=== Work to be completed ===
Somewhere below are a line with "Prihajajoči dogodki" and a later line with "proiectare a sistemului". Output exactly those lines and all lines between them.

=== Information provided ===
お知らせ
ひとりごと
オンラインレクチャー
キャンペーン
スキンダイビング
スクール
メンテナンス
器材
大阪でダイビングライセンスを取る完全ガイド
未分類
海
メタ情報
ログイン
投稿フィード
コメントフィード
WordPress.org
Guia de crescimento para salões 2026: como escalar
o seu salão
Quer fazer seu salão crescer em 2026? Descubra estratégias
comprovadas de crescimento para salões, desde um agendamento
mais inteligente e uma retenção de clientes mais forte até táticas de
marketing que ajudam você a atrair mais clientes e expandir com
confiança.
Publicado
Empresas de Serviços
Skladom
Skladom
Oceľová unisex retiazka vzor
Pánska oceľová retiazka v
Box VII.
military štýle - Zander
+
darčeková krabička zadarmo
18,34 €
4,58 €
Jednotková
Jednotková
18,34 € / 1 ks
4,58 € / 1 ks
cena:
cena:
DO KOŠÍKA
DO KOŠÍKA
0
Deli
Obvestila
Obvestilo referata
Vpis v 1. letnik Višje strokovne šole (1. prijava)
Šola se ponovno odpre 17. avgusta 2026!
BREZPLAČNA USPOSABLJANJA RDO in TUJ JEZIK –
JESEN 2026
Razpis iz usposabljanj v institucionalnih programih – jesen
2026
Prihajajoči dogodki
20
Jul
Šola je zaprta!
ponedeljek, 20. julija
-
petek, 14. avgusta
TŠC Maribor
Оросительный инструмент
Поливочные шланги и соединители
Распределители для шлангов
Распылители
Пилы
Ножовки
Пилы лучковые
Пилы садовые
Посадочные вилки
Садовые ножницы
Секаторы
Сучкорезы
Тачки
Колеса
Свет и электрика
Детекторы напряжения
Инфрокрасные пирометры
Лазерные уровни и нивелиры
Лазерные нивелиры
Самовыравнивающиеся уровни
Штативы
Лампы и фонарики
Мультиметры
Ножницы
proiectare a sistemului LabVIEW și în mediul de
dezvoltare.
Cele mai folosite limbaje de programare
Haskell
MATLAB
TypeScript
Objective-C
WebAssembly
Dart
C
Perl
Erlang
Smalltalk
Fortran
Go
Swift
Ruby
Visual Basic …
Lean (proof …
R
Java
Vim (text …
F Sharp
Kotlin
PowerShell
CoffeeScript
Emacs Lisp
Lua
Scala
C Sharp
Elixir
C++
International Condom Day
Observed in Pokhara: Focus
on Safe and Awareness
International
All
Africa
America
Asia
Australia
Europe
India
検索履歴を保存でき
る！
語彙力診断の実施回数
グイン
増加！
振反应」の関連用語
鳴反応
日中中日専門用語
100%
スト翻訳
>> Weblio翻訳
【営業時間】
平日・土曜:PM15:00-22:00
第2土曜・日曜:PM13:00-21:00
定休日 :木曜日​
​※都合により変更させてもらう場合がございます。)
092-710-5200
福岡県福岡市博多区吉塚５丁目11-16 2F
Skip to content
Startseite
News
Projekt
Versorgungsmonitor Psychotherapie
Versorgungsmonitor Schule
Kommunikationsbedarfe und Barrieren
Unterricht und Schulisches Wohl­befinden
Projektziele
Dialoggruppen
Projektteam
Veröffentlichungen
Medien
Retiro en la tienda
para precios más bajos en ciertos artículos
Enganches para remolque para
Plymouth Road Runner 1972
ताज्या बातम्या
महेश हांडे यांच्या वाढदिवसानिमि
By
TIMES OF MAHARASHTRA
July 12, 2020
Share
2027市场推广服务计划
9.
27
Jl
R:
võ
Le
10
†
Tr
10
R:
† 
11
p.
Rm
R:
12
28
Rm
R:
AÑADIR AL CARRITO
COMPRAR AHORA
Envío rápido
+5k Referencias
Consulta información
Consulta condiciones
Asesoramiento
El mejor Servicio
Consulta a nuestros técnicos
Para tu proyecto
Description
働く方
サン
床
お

=== Answer section ===
Prihajajoči dogodki
20
Jul
Šola je zaprta!
ponedeljek, 20. julija
-
petek, 14. avgusta
TŠC Maribor
Оросительный инструмент
Поливочные шланги и соединители
Распределители для шлангов
Распылители
Пилы
Ножовки
Пилы лучковые
Пилы садовые
Посадочные вилки
Садовые ножницы
Секаторы
Сучкорезы
Тачки
Колеса
Свет и электрика
Детекторы напряжения
Инфрокрасные пирометры
Лазерные уровни и нивелиры
Лазерные нивелиры
Самовыравнивающиеся уровни
Штативы
Лампы и фонарики
Мультиметры
Ножницы
proiectare a sistemului LabVIEW și în mediul de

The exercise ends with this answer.